1. Field of the Invention
The present invention is generally related to the field of program compilation and code generation. More particularly, the present invention is related to optimal compilation methods for evaluating floating-point expressions and translating the floating-point expressions into computer instruction sequences to compute the floating-point expressions.
2. Description
Modern computer architectures such as, for example, IA64 (Intel Architecture 64) computer architecture manufactured by Intel Corporation, include three instructions for performing basic floating point operations of multiplication, addition, and subtraction and negation. The three instructions are fused multiply-add (FMA), fused multiply-subtract (FMS), and fused negate-multiply-add (FNMA). These instructions compute floating point expressions such as a*b+c, a*b−c, and −a*b+c, respectively, as a single operation. Other modern computer architectures may have similar fused instructions.
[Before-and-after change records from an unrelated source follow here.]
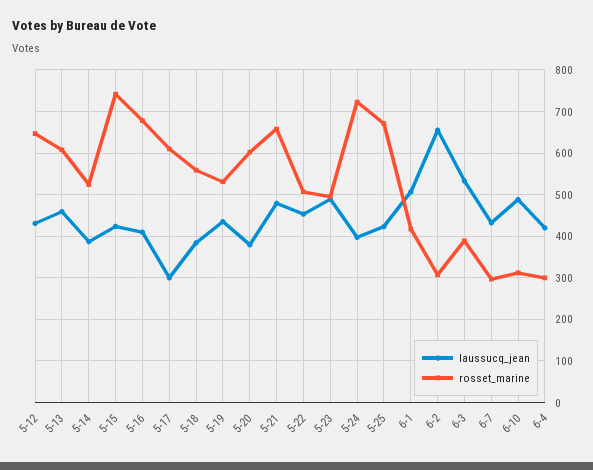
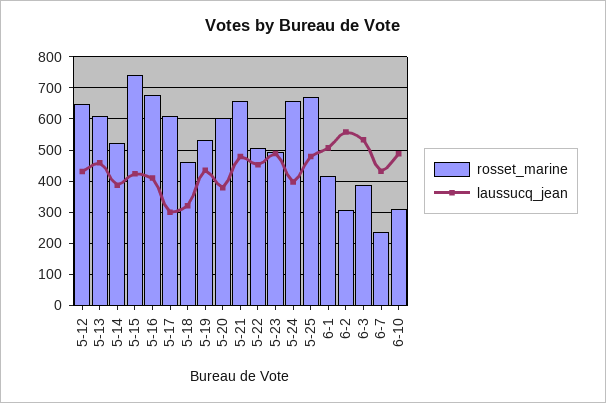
  {
    "laussucq_jean": {
      "5-12": 440,
      "5-13": 460,
      "5-14": 380,
      "5-15": 420,
      "5-16": 420,
      "5-17": 300,
-     "5-18": 380,
+     "5-18": 320,
      "5-19": 440,
      "5-20": 380,
      "5-21": 480,
      "5-22": 460,
      "5-23": 480,
      "5-24": 400,
-     "5-25": 420,
+     "5-25": 480,
      "6-1": 500,
-     "6-2": 660,
+     "6-2": 560,
      "6-3": 540,
      "6-7": 440,
-     "6-10": 480,
+     "6-10": 480
-     "6-4": 420
    },
    "rosset_marine": {
      "5-12": 640,
      "5-13": 600,
      "5-14": 520,
      "5-15": 740,
      "5-16": 680,
      "5-17": 620,
-     "5-18": 560,
+     "5-18": 460,
      "5-19": 540,
      "5-20": 600,
      "5-21": 660,
      "5-22": 500,
      "5-23": 500,
-     "5-24": 720,
+     "5-24": 660,
      "5-25": 680,
      "6-1": 420,
      "6-2": 300,
      "6-3": 380,
-     "6-7": 300,
+     "6-7": 240,
-     "6-10": 320,
+     "6-10": 320
-     "6-4": 300
    }
  }

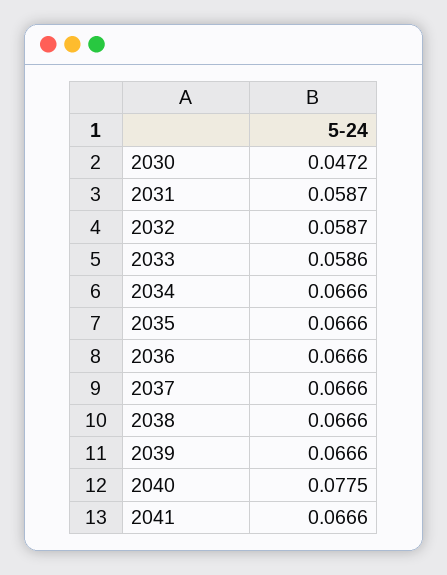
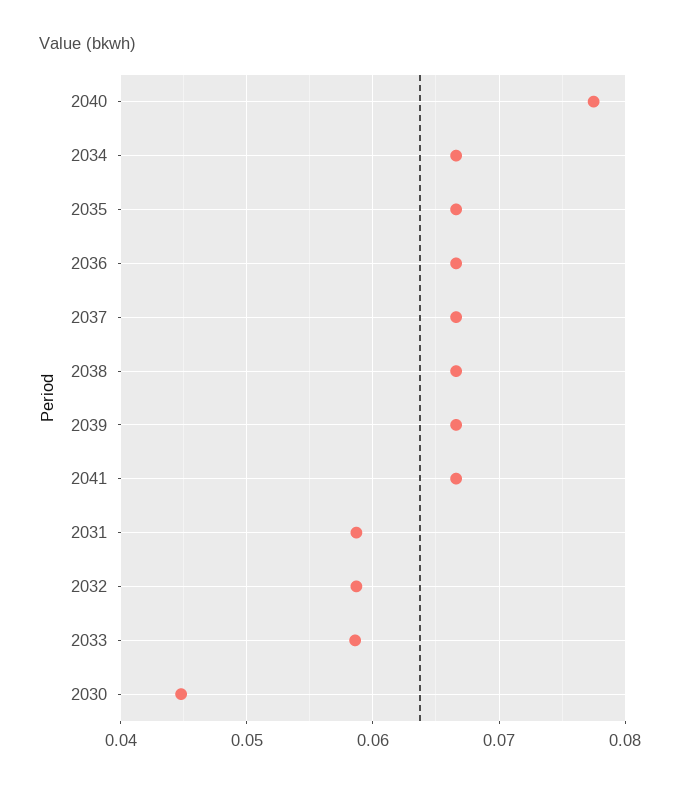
  {
-   "2030": 0.0472,
+   "2030": 0.045,
    "2031": 0.0587,
    "2032": 0.0587,
    "2033": 0.0586,
    "2034": 0.0666,
    "2035": 0.0666,
    "2036": 0.0666,
    "2037": 0.0666,
    "2038": 0.0666,
    "2039": 0.0666,
    "2040": 0.0775,
    "2041": 0.0666
  }

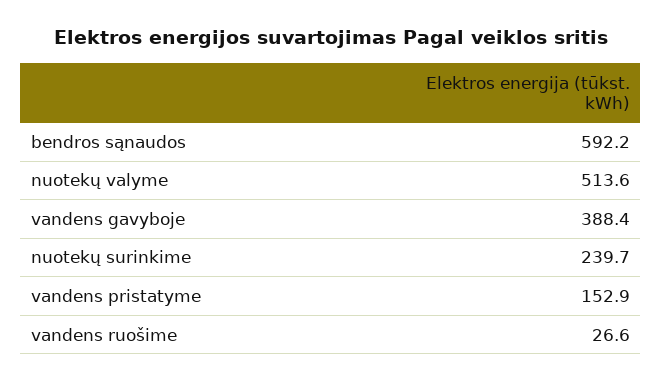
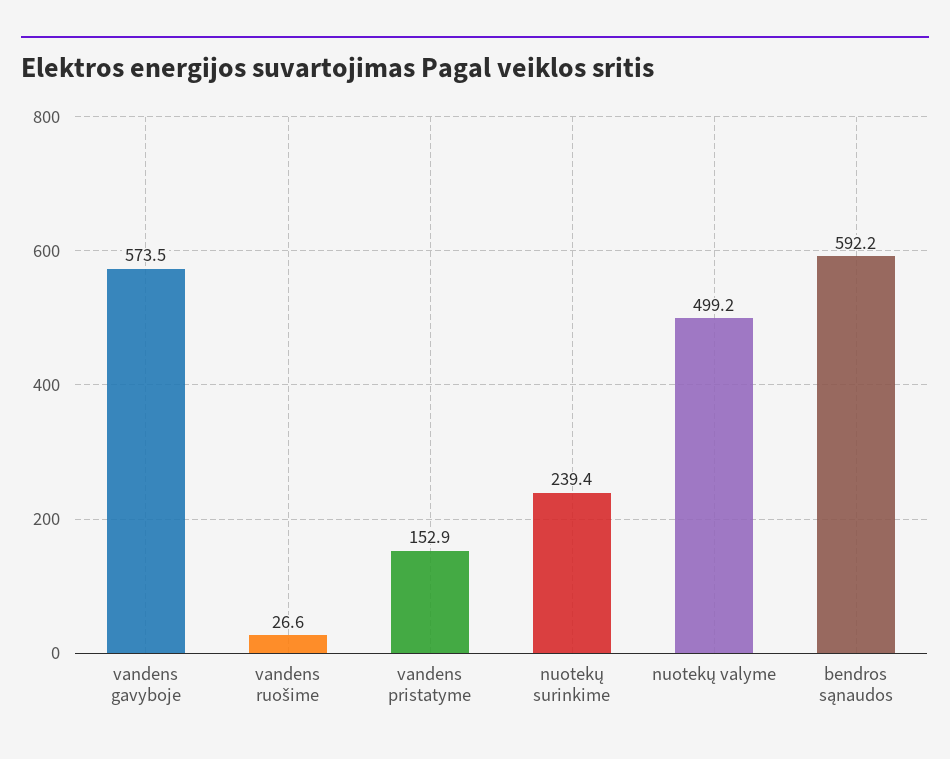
  {
    "bendros sąnaudos": 592.2,
-   "nuotekų valyme": 513.6,
+   "nuotekų valyme": 499.2,
-   "vandens gavyboje": 388.4,
+   "vandens gavyboje": 573.5,
-   "nuotekų surinkime": 239.7,
+   "nuotekų surinkime": 239.4,
    "vandens pristatyme": 152.9,
    "vandens ruošime": 26.6
  }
In computing floating point expressions, many compilers combine two adjacent floating point instructions into one, such as, for example, adjacent addition and multiplication is combined into one fused multiply-add (FMA). This method works well for small expressions, but for large expressions this method creates a multitude of instructions in order to obtain the final expression. Thus, this method is far from optimal for large expressions.
Therefore, what is needed is an optimal method for performing basic floating-point operations for computer architectures with FMA instructions that accelerates program execution. What is also needed is a method for an optimizing compiler for computer architectures with FMA instructions to optimize floating point expressions by combining floating-point operations into a sequence of FMA instructions. What is further needed is an optimal method for computing floating point expressions that works well for both small expressions and large expressions.